En nouant des partenariats avec des entreprises telles que Google Cloud et XMTP, un spécialiste de la messagerie sur wallet, Absolute Labs, vise à encourager les commerçants, les marques et globalement le commerce en ligne à cibler pour leur campagne marketing les détenteurs de portefeuilles numériques cryptographiques. Le Salesforce du Web2.5 offre une opportunité unique aux marques en leur ouvrant ce nouveau segment de marché, dont le pouvoir d'achat mesuré en crypto-actifs promet d'être converti dans le monde réel, offrant ainsi un potentiel de croissance considérable.

Mais cet appât du gain ne vient pas seul, il s’accompagne d’un coût, celui d’un risque accru de profilage du consommateur.

La collecte et l'intégration de données personnelles et sensibles provenant de différentes sources économiques, réelles et virtuelles, provoquent des préoccupations. Elles augmentent de facto le risque de création de profils de plus en plus détaillés sur les comportements de toute nature des consommateurs en croisant leurs habitudes en ligne et hors ligne avec celles de leurs avatars dans les métavers et leurs transactions dans la cryptoéconomie. Les entreprises et les marques évoluant dans cet espace paradoxal doivent donc naviguer avec prudence pour ne pas trahir la promesse faite aux utilisateurs du Web3 de rester pseudonymes.

De leur côté, les utilisateurs du Web2.5 doivent être vigilants face aux défis de sécurité et de gouvernance de leurs données. Alors que les start-up du WRM cherchent à exploiter les informations du Web3 au bénéfice d'acteurs du Web2, les consommateurs doivent être prudents quant à l'utilisation et au partage de leurs informations entre ces deux mondes et prêter une attention toute particulière aux nouvelles conditions de leur consentement.

◆ **CONSIGNES**:
1 > Répondez aux questions suivantes d'après le texte sur le Web2.5 :
(a) Avec quelles entreprises Absolute Labs noue-t-il des partenariats ?
(b) Quel risque accompagne l'appât du gain ?
(c) À quoi les consommateurs doivent-ils prêter une attention toute particulière ?
2 > Poursuivez le texte sur le Web2.5 après sa dernière phrase.

◆ **SEGMENT DE DONNÉES**:
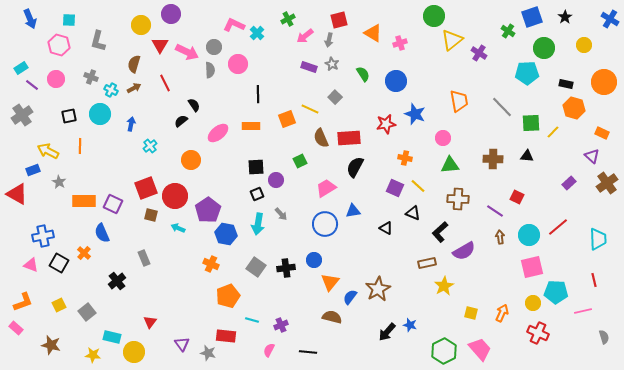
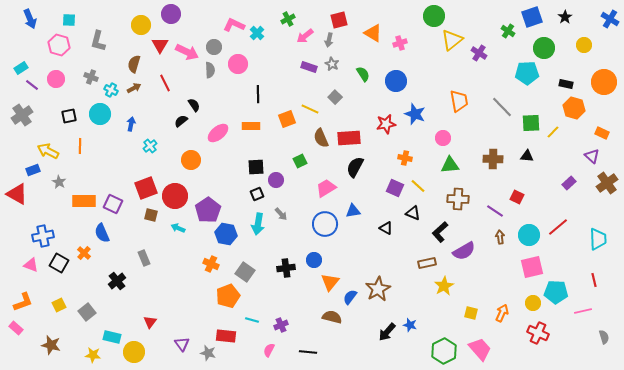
gray square at (256, 267): moved 11 px left, 5 px down
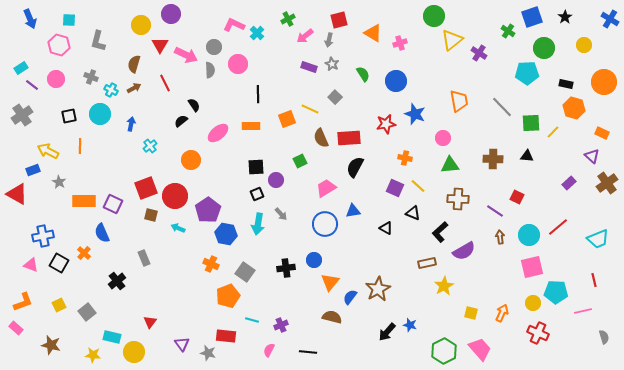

◆ **RÉPONSES CI-DESSOUS**:
1 >
(a) Avec Google Cloud et XMTP.
(b) Un risque accru de profilage du consommateur.
(c) Aux nouvelles conditions de leur consentement.

2 >
Du marketing à la surveillance en passant par le spam

Annoncé en janvier dernier, le rapprochement stratégique d’Absolute Labs avec Google Cloud suscite légitimement des inquiétudes par la facilité à orchestrer désormais sans friction des campagnes marketing hybridant Web2 et Web3.

Cette alliance stratégique du pionnier nord-américain du WRM avec les infrastructures du géant américain ouvre en effet de nouvelles perspectives pour les marques. Dans un même tunnel d’acquisition, un spécialiste du luxe, tel que Louis Vuitton par exemple, peut désormais, pour 2.000 à 25.000 dollars par mois, orchestrer une campagne où sont envoyés en masse et en même temps des e-mails sur une messagerie, des sms sur un numéro de téléphone portable, mais aussi des airdrops4 et des messages sur un portefeuille numérique.

Couplé à des actions de promotion via des influenceurs sur les réseaux sociaux et à des traceurs de wallet intégrés à des sites Web pour identifier les visiteurs également actifs dans le Web3, le cocktail de ce nouveau marketing est tout simplement explosif.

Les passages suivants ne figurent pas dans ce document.